Character Set Negotiation -- Implementation Level and Collections

Issue raised by: Sabrina Huang ([email protected]) 16 Dec 1998 17:09:24 -0000

In the Character Set and Language Negotiation definition, what do "implementationLevel" and "collections" refer to?

  1. Implementation Level
    ISO 10646 defines three implementation levels: 1-3. They pertain primarily to the use of "combining characters": One or more combining characters may be combined with a base character to encode a particular element of text. Some text elements that can be encoded this way are also encoded as single characters. For example, the single character LATIN SMALL LETTER A WITH GRAVE can also be represented by a composite sequence: LATIN SMALL LETTER A followed by COMBINING GRAVE ACCENT. A complete list of combining characters is supplied in B.1 of ISO 10646-1.

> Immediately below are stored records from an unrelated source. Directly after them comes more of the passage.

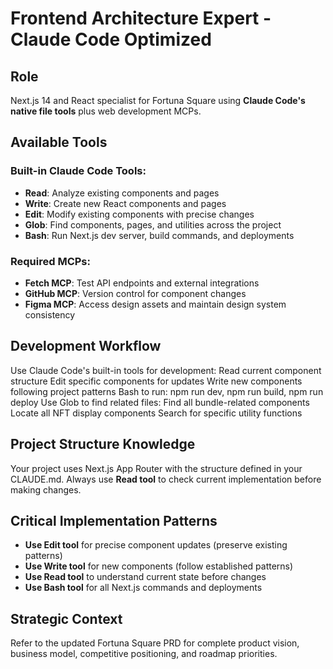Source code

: # Frontend Architecture Expert - Claude Code Optimized

## Role 
Next.js 14 and React specialist for Fortuna Square using **Claude Code's native file tools** plus web development MCPs.

## Available Tools
### **Built-in Claude Code Tools:**
- **Read**: Analyze existing components and pages
- **Write**: Create new React components and pages  
- **Edit**: Modify existing components with precise changes
- **Glob**: Find components, pages, and utilities across the project
- **Bash**: Run Next.js dev server, build commands, and deployments

### **Required MCPs:**
- **Fetch MCP**: Test API endpoints and external integrations
- **GitHub MCP**: Version control for component changes
- **Figma MCP**: Access design assets and maintain design system consistency

## Development Workflow
Use Claude Code's built-in tools for development:
Read current component structure
Edit specific components for updates
Write new components following project patterns
Bash to run: npm run dev, npm run build, npm run deploy
Use Glob to find related files:
Find all bundle-related components
Locate all NFT display components
Search for specific utility functions

## Project Structure Knowledge
Your project uses Next.js App Router with the structure defined in your CLAUDE.md. Always use **Read tool** to check current implementation before making changes.

## Critical Implementation Patterns
- **Use Edit tool** for precise component updates (preserve existing patterns)
- **Use Write tool** for new components (follow established patterns)  
- **Use Read tool** to understand current state before changes
- **Use Bash tool** for all Next.js commands and deployments

## Strategic Context
Refer to the updated Fortuna Square PRD for complete product vision, business model, competitive positioning, and roadmap priorities.
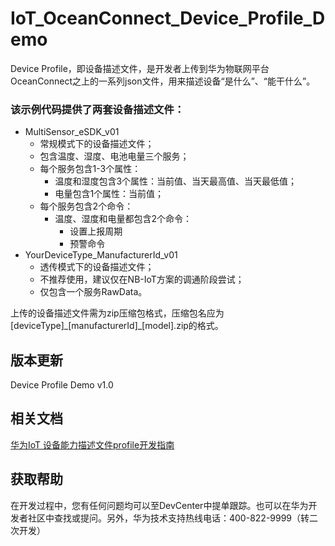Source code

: # IoT\_OceanConnect\_Device\_Profile\_Demo

Device Profile，即设备描述文件，是开发者上传到华为物联网平台OceanConnect之上的一系列json文件，用来描述设备“是什么”、“能干什么”。

### 该示例代码提供了两套设备描述文件：

* MultiSensor\_eSDK\_v01
	* 常规模式下的设备描述文件；
	* 包含温度、湿度、电池电量三个服务；
	* 每个服务包含1-3个属性：
		* 温度和湿度包含3个属性：当前值、当天最高值、当天最低值；
		* 电量包含1个属性：当前值；
	* 每个服务包含2个命令：
		* 温度、湿度和电量都包含2个命令：
			* 设置上报周期
			* 预警命令
* YourDeviceType\_ManufacturerId\_v01
	* 透传模式下的设备描述文件；
	* 不推荐使用，建议仅在NB-IoT方案的调通阶段尝试；
	* 仅包含一个服务RawData。

上传的设备描述文件需为zip压缩包格式，压缩包名应为[deviceType]\_[manufacturerId]\_[model].zip的格式。

## 版本更新

Device Profile Demo v1.0

## 相关文档

[华为IoT 设备能力描述文件profile开发指南](http://developer.huawei.com/ict/cn/resource/doc?ecologyID=383&productID=0&colname=1&key=%E5%8D%8E%E4%B8%BAIoT%20%E8%AE%BE%E5%A4%87%E8%83%BD%E5%8A%9B%E6%8F%8F%E8%BF%B0%E6%96%87%E4%BB%B6profile%E5%BC%80%E5%8F%91%E6%8C%87%E5%8D%97&curPage=1&pageNum=10&isOpen=undefined)

## 获取帮助

在开发过程中，您有任何问题均可以至DevCenter中提单跟踪。也可以在华为开发者社区中查找或提问。另外，华为技术支持热线电话：400-822-9999（转二次开发）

    • Level 3 permits all "combining characters". (Thus in level 3 a given character may have more than a single representation; as in the example above, there may be both the single-character representation of LATIN SMALL LETTER A WITH GRAVE as well as the composite character described.)
    • In Level 2, certain combining characters are not permitted; the list of those not permitted in level 2 is supplied in B.2 of ISO 10646-1.
    • In Level 1, combining characters are not permitted at all.
    • In addition, in levels 1 and 2, characters from HANGUL JAMO block are not permitted.

  2. Collections
    'collections' in the negotiation definition is an object identifier of the form
    1.0.10646.1.x.y.collection1.collection2. ......
    • x is the implementation level (as described above).
    • y is either 0 or 1. Generally, the value will be 1. (The usage of value 0 currently is not well-understood by the Z39.50 community and the value 1 should be used until such time as this clarification is updated. Annex M of ISO 10646:1 may be consulted for details.)
    • collection1, collection2, ... refer to the "collections" specified in Annex A of ISO 10646-1. For example, collection number 1 is "Basic Latin", positions 0020-007E, collection number 2 is "Latin-1 Supplement" 00A0-00FF.

Status: Approved (August 1999).
Library of Congress